**RECORD SET**

◆ ◆ ◆ ◆ ◆

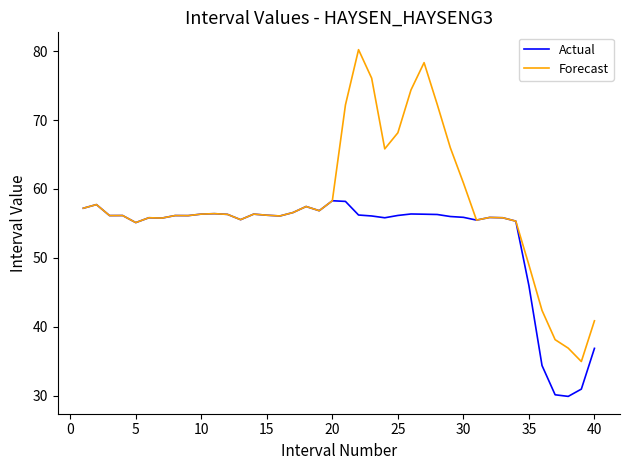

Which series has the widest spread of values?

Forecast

◆ ◆ ◆ ◆ ◆

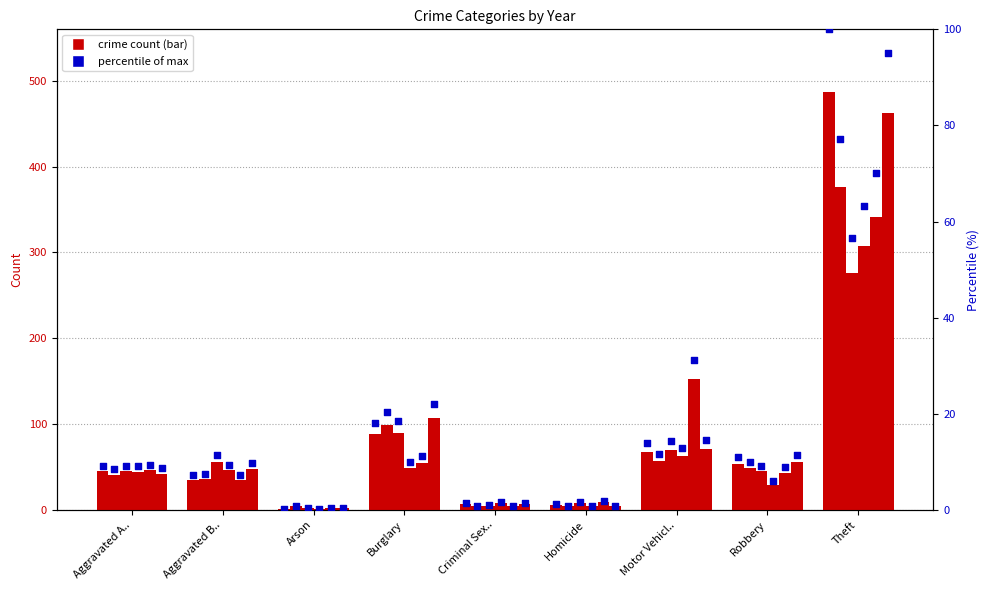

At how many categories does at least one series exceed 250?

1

◆ ◆ ◆ ◆ ◆

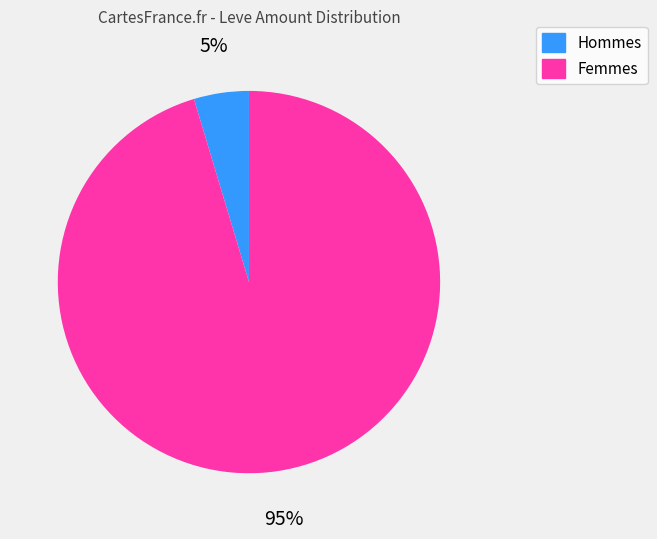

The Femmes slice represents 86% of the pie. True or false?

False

◆ ◆ ◆ ◆ ◆

**TASK PROMPT**
Pull out every line in the rows above that contains the word "series".

**EXERCISE RESULT**
Which series has the widest spread of values?
At how many categories does at least one series exceed 250?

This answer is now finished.